Today I hit a writing wall. It’s not so much a block as a realisation that I could go on indefinitely in my current direction because I like to describe the sound that metal banisters make in a tiled stairwell and the lemony colour of a sunny courtyard. And I like those lovely quantifiable word counts.
But I know there’s some edge missing. So I took my own advice, and went meta. I wrote as usual, but I wrote about the story rather than writing the story itself. I discovered that I had been revealing too much as I went along. Because Harriet wants this thing, she breaks this law, and here’s what her daughter Mary thinks about that. I realised that if I hid some or part of Harriet’s actions and motivation from Mary, I could make that part of the subject of the story. And in needing to discover why Harriet did such crazy things, I might cure Mary of her insipient passivity.
So that was a thing.
I ran in the sun. I wrote code. I rephrased translated error messages for a client. As I ran I thought about when I was a child and a local boy rode his bike at me on the pavement, how I refused to move for him and how he threw his bike down pushed me up against a lamppost, his hand round my neck.
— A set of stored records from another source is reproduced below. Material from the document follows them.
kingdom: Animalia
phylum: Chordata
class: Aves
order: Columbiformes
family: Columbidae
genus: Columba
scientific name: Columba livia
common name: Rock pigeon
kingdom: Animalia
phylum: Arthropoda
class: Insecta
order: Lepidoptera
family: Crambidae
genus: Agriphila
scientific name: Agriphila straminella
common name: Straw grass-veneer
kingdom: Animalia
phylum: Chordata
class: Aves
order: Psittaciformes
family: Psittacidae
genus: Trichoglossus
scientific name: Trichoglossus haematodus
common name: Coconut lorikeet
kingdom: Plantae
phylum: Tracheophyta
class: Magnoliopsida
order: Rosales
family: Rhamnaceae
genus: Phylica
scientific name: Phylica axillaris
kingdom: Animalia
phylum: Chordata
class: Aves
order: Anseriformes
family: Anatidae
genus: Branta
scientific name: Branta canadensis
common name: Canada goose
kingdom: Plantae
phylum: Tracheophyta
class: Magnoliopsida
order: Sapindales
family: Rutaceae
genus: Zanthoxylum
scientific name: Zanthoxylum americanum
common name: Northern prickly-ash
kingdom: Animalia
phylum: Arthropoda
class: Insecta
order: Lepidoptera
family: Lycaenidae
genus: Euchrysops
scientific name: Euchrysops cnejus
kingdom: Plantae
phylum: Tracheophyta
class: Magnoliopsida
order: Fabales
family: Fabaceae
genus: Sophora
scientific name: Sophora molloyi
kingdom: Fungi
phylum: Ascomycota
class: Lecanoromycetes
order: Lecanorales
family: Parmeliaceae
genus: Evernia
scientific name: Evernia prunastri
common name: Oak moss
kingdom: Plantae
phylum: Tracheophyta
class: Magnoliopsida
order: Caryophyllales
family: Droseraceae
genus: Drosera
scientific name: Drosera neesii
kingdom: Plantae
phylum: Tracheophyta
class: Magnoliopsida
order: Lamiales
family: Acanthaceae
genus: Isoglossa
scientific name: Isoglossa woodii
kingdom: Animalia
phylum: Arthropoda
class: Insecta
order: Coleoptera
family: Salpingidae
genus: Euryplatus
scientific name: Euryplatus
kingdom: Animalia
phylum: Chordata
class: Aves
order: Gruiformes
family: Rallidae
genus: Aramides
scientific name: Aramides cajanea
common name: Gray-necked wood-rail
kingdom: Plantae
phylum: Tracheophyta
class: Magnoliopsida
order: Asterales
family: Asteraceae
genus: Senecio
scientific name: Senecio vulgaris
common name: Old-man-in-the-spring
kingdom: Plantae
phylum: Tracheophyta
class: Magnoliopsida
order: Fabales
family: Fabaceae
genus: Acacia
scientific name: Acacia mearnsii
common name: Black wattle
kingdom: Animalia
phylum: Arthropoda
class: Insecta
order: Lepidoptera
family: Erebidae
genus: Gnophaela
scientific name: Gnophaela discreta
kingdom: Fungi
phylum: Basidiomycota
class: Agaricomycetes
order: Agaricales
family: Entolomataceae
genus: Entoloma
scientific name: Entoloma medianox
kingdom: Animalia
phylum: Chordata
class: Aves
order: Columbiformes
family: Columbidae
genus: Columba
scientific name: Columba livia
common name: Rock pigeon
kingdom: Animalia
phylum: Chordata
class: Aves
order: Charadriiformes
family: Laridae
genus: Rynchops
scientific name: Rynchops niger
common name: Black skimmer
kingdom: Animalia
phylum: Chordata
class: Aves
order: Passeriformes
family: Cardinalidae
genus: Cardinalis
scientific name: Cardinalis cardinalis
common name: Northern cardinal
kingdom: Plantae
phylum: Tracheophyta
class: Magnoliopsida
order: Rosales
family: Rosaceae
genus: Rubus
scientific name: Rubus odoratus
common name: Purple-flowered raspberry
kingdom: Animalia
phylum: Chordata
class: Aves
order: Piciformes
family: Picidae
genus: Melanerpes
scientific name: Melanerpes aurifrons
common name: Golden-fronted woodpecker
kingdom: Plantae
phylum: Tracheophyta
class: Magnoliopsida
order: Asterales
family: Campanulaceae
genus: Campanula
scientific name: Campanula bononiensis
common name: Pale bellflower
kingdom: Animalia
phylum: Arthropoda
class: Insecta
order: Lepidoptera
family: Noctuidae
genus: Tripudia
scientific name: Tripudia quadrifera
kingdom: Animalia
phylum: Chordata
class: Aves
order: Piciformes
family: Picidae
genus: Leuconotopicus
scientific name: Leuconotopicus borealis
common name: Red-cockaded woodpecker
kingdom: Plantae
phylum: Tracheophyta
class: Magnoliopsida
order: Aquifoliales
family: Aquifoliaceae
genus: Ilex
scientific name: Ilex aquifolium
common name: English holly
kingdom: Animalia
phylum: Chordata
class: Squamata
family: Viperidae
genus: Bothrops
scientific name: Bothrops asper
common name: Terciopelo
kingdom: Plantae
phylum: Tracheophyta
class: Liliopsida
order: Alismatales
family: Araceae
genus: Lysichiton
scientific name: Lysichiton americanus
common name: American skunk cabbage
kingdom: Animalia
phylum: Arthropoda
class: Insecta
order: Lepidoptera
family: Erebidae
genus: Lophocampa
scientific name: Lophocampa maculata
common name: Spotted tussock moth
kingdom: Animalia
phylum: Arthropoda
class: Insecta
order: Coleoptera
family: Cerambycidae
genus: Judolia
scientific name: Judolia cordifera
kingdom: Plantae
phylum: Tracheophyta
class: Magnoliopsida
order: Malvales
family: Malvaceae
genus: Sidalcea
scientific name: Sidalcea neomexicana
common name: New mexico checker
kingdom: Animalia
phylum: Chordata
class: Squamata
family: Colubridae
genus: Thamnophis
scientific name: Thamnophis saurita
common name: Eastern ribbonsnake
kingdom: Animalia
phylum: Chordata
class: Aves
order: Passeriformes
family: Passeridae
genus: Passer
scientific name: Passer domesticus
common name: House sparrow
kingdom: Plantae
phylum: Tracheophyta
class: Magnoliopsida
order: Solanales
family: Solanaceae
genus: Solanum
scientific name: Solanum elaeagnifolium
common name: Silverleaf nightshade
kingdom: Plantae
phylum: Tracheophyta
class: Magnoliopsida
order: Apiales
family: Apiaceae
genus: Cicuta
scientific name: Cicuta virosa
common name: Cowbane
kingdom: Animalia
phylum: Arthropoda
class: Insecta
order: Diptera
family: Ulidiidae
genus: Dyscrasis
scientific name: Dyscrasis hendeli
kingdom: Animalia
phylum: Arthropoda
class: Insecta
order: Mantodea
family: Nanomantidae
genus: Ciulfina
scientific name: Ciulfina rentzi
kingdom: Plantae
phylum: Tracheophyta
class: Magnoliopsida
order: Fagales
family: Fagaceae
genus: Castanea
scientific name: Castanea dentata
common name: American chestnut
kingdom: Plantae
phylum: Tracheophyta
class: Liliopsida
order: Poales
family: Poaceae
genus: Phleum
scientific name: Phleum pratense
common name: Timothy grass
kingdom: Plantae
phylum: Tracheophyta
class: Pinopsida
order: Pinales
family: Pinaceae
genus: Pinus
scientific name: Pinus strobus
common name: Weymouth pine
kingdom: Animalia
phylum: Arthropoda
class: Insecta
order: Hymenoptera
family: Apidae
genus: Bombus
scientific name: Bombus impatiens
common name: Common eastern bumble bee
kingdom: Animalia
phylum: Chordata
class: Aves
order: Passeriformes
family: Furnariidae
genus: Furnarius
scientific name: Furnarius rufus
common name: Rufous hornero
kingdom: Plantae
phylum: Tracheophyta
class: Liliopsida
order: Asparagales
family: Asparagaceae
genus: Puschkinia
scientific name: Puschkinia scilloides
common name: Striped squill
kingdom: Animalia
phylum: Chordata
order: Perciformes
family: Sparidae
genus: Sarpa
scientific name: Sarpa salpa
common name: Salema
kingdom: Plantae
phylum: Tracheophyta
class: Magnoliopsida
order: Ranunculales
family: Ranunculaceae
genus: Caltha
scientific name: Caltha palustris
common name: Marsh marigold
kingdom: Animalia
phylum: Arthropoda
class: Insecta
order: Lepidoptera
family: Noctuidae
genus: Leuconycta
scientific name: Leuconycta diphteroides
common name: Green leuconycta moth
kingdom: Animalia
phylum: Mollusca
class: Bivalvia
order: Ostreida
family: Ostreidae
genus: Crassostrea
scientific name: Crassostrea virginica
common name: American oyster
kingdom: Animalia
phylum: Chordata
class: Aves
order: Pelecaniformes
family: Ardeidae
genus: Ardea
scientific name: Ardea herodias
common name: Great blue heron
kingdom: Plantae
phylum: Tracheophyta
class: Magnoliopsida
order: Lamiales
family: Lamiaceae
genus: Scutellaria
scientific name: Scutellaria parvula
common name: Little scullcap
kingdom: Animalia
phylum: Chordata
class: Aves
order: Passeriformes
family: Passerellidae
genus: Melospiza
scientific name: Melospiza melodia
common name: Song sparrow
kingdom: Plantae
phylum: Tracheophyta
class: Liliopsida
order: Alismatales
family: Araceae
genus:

I remember saying to him “you don’t want me… you want Michael up the road.” I can’t remember now why I thought Michael would be a viable alternative victim, but I’ve clearly kept an awareness of having been so spineless with me since then. I wondered if I could give that to a character. Would it define him, or would the character consciously attempt to make amends when tested as an adult? Am I a better person than that now? I hope so, but fear not.
I worried about short story structure, and how I think there’s a magic secret somewhere that eludes me. I bought Object Lessons: The Paris Review Presents The Art of the Short Story. I figured I could maybe peel these exemplars apart at their sentences and perhaps pull something warm and beating from one or two. I hatched a plot to write a short story a week for a year. I worried that this was taking on too much. For a while I just worried.
I hung up washing. The cherry tree is giving up fruit for the first time since we planted it. Raspberries have appeared. I despair of our corn, but the beans and peas are going crazy. I poured boiling water on the weeds in the path and felt bad about it for a moment. I sprayed soapy water on the lemon tree in the conservatory — it’s sticky thanks to the oozings of scale. I failed to make bread. And I bought the beer I am about to drink.